You know, being born in a rural area as I was, “Far As the Eye Can See” sort of struck a chord with me. Especially when I fill you in on the plot.
A recently bereaved young woman is required to take her horse off for slaughtering due to his advanced age. On a short stop, a series of calamities overtakes her that leaves her stranded in the middle of quite literally nowhere, and now she has to figure out a way to survive until help can find her… if it finds her at all.

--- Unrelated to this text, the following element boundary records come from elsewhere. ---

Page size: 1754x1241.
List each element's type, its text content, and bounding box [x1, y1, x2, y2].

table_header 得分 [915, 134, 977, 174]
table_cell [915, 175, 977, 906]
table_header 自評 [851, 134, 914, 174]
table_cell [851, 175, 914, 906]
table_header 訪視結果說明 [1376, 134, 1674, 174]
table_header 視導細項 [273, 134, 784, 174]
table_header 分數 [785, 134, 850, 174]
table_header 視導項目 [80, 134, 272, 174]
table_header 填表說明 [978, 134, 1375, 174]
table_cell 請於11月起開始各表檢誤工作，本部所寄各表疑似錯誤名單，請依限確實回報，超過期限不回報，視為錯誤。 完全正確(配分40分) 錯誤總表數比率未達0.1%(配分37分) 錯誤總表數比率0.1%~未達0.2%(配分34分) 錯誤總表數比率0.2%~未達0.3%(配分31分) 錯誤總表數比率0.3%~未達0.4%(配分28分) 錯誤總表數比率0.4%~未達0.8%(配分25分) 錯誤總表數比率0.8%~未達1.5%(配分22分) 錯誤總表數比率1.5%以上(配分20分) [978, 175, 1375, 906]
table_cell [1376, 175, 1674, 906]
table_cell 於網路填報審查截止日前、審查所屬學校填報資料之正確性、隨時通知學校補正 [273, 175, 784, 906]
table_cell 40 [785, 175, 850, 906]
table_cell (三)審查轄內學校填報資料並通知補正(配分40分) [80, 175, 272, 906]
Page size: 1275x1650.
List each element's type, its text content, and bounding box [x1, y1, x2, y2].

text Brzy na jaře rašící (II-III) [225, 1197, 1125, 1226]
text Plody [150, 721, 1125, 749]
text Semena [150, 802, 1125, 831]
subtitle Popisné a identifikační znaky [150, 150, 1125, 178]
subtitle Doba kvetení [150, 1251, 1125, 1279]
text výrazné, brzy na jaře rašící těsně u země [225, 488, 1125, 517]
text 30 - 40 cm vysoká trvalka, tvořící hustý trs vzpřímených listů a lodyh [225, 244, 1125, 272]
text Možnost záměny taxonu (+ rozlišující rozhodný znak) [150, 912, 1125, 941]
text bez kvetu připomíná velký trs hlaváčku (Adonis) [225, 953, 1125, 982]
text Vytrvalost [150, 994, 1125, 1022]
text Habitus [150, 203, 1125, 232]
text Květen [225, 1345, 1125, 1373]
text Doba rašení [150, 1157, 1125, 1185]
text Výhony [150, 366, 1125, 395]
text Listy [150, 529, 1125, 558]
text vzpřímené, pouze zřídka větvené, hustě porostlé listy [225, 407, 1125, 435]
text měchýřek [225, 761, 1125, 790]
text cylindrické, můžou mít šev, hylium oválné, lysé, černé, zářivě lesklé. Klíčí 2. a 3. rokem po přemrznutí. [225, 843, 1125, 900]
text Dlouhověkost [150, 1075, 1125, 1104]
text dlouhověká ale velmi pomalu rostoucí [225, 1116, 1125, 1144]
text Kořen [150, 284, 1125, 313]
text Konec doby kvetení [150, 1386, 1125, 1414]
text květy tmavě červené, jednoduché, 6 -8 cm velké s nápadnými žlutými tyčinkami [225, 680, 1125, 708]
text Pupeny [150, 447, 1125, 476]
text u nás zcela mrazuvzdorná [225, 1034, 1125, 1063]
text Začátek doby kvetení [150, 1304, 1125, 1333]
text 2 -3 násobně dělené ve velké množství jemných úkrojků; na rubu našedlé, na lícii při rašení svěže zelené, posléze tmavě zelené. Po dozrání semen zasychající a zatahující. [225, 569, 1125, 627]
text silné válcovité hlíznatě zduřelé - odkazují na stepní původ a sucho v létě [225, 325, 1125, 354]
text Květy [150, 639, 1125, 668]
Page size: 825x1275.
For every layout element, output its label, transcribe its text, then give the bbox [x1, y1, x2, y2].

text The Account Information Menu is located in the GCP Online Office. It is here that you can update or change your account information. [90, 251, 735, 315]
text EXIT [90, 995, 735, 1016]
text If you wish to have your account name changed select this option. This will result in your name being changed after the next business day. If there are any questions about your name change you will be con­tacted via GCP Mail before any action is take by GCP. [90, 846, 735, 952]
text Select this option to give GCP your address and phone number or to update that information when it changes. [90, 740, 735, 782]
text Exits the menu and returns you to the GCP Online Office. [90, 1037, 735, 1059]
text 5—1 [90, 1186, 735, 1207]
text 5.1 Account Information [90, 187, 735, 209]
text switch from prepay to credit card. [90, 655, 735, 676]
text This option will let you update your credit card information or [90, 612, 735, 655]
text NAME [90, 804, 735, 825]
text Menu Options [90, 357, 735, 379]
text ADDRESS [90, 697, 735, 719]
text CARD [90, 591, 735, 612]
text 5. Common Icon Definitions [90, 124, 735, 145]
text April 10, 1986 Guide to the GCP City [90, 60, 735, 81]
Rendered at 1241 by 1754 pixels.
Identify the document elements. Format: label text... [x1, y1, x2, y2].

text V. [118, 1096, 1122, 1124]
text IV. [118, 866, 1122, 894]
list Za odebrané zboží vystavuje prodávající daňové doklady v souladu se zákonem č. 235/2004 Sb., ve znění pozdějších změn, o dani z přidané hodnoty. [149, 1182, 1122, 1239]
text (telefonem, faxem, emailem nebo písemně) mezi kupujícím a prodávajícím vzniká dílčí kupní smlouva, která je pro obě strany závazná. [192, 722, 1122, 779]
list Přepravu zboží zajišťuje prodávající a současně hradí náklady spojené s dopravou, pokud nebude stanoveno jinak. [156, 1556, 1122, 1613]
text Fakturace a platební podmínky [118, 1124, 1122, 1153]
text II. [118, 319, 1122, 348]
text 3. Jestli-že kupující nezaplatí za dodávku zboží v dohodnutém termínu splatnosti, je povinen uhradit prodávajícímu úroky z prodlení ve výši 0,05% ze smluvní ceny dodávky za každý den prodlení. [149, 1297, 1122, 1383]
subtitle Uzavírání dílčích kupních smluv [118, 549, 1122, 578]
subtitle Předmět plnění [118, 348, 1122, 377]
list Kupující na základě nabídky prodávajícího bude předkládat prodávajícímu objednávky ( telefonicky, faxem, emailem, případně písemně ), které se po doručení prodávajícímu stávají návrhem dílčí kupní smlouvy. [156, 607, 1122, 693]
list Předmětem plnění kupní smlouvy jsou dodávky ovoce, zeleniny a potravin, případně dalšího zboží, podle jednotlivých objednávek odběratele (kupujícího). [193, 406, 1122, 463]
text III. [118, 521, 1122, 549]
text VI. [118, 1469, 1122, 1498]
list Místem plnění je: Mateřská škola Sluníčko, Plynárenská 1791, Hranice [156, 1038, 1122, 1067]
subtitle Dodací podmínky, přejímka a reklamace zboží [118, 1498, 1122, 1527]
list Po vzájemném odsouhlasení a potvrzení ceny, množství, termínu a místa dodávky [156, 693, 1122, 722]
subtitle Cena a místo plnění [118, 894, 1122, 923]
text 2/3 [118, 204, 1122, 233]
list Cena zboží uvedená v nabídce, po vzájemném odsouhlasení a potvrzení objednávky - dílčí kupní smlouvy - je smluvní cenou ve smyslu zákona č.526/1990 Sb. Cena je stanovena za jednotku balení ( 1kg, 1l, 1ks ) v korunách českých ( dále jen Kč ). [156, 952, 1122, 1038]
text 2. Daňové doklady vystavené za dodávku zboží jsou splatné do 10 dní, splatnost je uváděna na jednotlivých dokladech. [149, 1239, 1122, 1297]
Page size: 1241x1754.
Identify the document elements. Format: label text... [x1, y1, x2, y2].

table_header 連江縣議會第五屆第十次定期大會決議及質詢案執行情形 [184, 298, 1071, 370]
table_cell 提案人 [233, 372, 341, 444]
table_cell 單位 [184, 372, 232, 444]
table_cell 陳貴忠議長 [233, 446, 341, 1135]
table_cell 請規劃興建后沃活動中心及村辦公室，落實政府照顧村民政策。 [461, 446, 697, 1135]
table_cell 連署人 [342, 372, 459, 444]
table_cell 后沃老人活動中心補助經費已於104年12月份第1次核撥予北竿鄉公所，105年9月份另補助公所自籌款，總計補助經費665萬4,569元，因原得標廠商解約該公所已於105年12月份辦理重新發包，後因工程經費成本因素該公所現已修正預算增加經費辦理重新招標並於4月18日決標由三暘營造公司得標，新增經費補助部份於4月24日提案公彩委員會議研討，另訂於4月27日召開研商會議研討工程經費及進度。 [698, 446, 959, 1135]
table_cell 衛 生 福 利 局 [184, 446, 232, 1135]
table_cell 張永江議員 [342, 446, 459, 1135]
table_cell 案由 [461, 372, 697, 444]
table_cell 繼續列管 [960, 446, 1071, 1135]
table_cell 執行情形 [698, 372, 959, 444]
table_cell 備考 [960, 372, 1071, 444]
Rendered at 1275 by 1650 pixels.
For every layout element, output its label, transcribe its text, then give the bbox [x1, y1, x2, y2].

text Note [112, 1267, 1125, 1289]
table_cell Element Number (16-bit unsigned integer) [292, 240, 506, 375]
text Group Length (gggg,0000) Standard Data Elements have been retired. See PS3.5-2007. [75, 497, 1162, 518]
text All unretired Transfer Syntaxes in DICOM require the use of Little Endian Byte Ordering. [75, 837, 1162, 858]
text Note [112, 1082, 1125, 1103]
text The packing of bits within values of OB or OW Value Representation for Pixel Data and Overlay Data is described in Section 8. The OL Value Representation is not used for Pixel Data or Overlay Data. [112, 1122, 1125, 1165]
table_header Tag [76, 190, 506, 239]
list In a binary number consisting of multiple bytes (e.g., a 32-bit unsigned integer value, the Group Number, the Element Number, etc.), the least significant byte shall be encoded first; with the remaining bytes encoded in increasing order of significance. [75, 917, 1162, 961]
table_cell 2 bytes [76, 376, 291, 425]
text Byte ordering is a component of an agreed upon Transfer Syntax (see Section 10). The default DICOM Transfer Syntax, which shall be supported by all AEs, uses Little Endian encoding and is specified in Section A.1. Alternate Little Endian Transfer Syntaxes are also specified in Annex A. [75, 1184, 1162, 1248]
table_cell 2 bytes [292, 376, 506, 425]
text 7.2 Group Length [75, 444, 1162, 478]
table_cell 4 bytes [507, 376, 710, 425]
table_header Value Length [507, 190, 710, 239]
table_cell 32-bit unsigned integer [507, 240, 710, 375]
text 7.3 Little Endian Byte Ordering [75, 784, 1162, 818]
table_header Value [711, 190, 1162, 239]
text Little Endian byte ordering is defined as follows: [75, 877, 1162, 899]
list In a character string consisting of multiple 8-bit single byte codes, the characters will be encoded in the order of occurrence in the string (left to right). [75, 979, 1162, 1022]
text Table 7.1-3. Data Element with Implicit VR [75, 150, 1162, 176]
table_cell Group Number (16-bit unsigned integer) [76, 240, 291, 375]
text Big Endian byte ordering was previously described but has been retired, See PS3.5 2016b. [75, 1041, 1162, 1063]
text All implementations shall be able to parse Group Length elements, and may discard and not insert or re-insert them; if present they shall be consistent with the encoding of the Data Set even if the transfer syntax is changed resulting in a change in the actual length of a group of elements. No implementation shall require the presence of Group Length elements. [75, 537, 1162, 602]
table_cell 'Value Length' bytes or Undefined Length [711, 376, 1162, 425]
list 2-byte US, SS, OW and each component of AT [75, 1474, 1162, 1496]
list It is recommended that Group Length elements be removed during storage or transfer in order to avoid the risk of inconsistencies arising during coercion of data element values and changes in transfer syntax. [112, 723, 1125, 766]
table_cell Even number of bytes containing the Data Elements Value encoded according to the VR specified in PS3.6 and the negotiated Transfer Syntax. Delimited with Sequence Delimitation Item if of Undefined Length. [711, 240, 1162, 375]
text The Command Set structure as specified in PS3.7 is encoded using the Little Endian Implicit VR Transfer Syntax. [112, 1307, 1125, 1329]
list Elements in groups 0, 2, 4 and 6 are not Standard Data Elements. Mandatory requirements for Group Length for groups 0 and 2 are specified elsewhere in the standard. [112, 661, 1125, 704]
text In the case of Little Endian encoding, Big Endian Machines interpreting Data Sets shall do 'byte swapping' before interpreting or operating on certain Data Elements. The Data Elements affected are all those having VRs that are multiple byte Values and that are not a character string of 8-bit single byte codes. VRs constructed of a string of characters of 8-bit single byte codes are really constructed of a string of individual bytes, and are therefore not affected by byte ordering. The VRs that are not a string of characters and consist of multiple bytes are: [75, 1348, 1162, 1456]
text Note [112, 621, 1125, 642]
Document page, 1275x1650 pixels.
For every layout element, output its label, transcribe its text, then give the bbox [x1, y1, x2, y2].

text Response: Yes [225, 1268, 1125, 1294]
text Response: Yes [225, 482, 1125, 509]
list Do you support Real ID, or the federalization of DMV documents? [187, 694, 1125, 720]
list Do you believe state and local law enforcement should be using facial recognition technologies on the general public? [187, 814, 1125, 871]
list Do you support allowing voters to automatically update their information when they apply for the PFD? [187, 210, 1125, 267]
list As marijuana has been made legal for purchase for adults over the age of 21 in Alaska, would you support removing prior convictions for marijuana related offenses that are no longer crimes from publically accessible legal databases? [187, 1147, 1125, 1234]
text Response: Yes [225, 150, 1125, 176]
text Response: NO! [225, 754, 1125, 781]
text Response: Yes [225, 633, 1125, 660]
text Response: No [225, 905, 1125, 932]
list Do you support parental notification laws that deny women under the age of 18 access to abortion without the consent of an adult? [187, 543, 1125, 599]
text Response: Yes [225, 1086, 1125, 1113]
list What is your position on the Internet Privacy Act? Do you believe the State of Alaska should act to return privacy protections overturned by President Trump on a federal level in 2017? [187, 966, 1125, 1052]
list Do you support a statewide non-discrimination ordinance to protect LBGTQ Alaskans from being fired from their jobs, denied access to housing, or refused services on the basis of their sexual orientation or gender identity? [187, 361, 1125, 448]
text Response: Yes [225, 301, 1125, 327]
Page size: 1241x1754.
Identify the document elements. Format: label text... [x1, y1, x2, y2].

Now, like I said, this struck a chord with me. I wish they would have credited the writer so I could congratulate him or her by name, because they called it–one of the things you notice real early on living in the country is the extreme isolation. You can be living on a hundred-acre spread of ground and your nearest neighbor is two miles down the road. I routinely make a trip ten miles one way just to watch a movie in a theatre. A thirty-mile (also one way) commute is not out of line. So when you’re alone in the desert with your horse trailer backed up against a water tower and your truck breaks down, you’ve got some serious problems. Country folk depend on their cars because the alternative is outrageous. Walk or bike ten, twenty, thirty miles? One way?? That’s insane!
There is a fair chance you don’t have cell phone service. If you don’t tell anyone where you’re going it’s possible no one even knows where you are. This is not the place for agoraphobics but if you’re a claustrophobe I guarantee long, restful sleep out here.
And so, watching our heroine try to survive out in the desert becomes a harrowing, eye-opening experience in inventiveness and sheer common sense. Not to mention a pretty decent short film about something all too likely to happen, and those are the scariest stories.